▶ **DATA UNDER STUDY**:
::::
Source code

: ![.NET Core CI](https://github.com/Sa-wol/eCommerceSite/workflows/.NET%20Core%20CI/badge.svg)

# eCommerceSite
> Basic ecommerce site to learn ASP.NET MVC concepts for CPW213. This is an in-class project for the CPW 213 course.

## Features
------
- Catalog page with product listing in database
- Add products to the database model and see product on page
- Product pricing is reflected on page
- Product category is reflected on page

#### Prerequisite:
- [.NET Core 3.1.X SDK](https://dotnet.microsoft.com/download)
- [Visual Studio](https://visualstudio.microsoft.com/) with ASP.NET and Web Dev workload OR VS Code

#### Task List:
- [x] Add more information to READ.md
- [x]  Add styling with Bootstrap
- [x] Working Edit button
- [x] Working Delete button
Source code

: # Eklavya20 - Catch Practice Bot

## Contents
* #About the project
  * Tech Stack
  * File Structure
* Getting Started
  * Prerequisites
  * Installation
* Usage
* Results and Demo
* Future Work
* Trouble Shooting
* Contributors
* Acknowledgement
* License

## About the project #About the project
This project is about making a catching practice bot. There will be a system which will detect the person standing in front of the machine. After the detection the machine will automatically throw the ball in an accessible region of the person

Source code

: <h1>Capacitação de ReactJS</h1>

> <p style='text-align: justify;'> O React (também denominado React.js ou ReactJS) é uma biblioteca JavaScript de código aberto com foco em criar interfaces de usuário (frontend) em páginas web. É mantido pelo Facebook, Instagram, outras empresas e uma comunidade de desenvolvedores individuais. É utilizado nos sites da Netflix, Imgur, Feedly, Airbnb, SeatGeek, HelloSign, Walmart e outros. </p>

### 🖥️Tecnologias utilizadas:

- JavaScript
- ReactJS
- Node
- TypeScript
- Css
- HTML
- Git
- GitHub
::::
▶ **EXERCISE**:
The whole listing needs copying. Write it out exactly.

▶ **RESULT OF THE EXERCISE**:
Source code

: ![.NET Core CI](https://github.com/Sa-wol/eCommerceSite/workflows/.NET%20Core%20CI/badge.svg)

# eCommerceSite
> Basic ecommerce site to learn ASP.NET MVC concepts for CPW213. This is an in-class project for the CPW 213 course.

## Features
------
- Catalog page with product listing in database
- Add products to the database model and see product on page
- Product pricing is reflected on page
- Product category is reflected on page

#### Prerequisite:
- [.NET Core 3.1.X SDK](https://dotnet.microsoft.com/download)
- [Visual Studio](https://visualstudio.microsoft.com/) with ASP.NET and Web Dev workload OR VS Code

#### Task List:
- [x] Add more information to READ.md
- [x]  Add styling with Bootstrap
- [x] Working Edit button
- [x] Working Delete button
Source code

: # Eklavya20 - Catch Practice Bot

## Contents
* #About the project
  * Tech Stack
  * File Structure
* Getting Started
  * Prerequisites
  * Installation
* Usage
* Results and Demo
* Future Work
* Trouble Shooting
* Contributors
* Acknowledgement
* License

## About the project #About the project
This project is about making a catching practice bot. There will be a system which will detect the person standing in front of the machine. After the detection the machine will automatically throw the ball in an accessible region of the person

Source code

: <h1>Capacitação de ReactJS</h1>

> <p style='text-align: justify;'> O React (também denominado React.js ou ReactJS) é uma biblioteca JavaScript de código aberto com foco em criar interfaces de usuário (frontend) em páginas web. É mantido pelo Facebook, Instagram, outras empresas e uma comunidade de desenvolvedores individuais. É utilizado nos sites da Netflix, Imgur, Feedly, Airbnb, SeatGeek, HelloSign, Walmart e outros. </p>

### 🖥️Tecnologias utilizadas:

- JavaScript
- ReactJS
- Node
- TypeScript
- Css
- HTML
- Git
- GitHub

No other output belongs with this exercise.